++++ Records supplied

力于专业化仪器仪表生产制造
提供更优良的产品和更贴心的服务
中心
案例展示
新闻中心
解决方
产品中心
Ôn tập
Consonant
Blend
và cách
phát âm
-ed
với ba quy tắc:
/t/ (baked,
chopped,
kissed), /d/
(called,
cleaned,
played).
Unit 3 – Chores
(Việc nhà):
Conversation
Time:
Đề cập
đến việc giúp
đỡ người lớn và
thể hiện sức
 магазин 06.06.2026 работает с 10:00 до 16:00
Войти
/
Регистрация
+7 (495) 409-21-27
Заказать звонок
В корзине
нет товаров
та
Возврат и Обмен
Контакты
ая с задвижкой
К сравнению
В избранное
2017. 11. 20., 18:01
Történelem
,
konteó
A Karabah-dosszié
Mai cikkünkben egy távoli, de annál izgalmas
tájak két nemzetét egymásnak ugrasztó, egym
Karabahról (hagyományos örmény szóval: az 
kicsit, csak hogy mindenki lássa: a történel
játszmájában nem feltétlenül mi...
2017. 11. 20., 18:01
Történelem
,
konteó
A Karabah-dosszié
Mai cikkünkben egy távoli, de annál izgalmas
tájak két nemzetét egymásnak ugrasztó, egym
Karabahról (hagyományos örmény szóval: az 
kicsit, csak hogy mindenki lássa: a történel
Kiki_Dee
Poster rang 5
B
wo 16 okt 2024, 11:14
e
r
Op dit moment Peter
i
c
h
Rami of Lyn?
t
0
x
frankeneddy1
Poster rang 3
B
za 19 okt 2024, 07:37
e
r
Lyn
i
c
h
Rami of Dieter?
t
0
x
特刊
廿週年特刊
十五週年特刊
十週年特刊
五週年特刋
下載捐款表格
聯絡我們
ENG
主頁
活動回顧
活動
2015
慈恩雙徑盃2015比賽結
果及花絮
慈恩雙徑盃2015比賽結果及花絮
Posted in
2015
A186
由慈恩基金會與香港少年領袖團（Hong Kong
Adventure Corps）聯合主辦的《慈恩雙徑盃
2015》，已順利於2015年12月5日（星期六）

++++++++

__Requirement__. Rewrite the rows from the first line through the line containing "Возврат и Обмен", changing "Conversation" to "Dialogue" and keeping everything else the same.

__Result of the task__.
力于专业化仪器仪表生产制造
提供更优良的产品和更贴心的服务
中心
案例展示
新闻中心
解决方
产品中心
Ôn tập
Consonant
Blend
và cách
phát âm
-ed
với ba quy tắc:
/t/ (baked,
chopped,
kissed), /d/
(called,
cleaned,
played).
Unit 3 – Chores
(Việc nhà):
Dialogue
Time:
Đề cập
đến việc giúp
đỡ người lớn và
thể hiện sức
 магазин 06.06.2026 работает с 10:00 до 16:00
Войти
/
Регистрация
+7 (495) 409-21-27
Заказать звонок
В корзине
нет товаров
та
Возврат и Обмен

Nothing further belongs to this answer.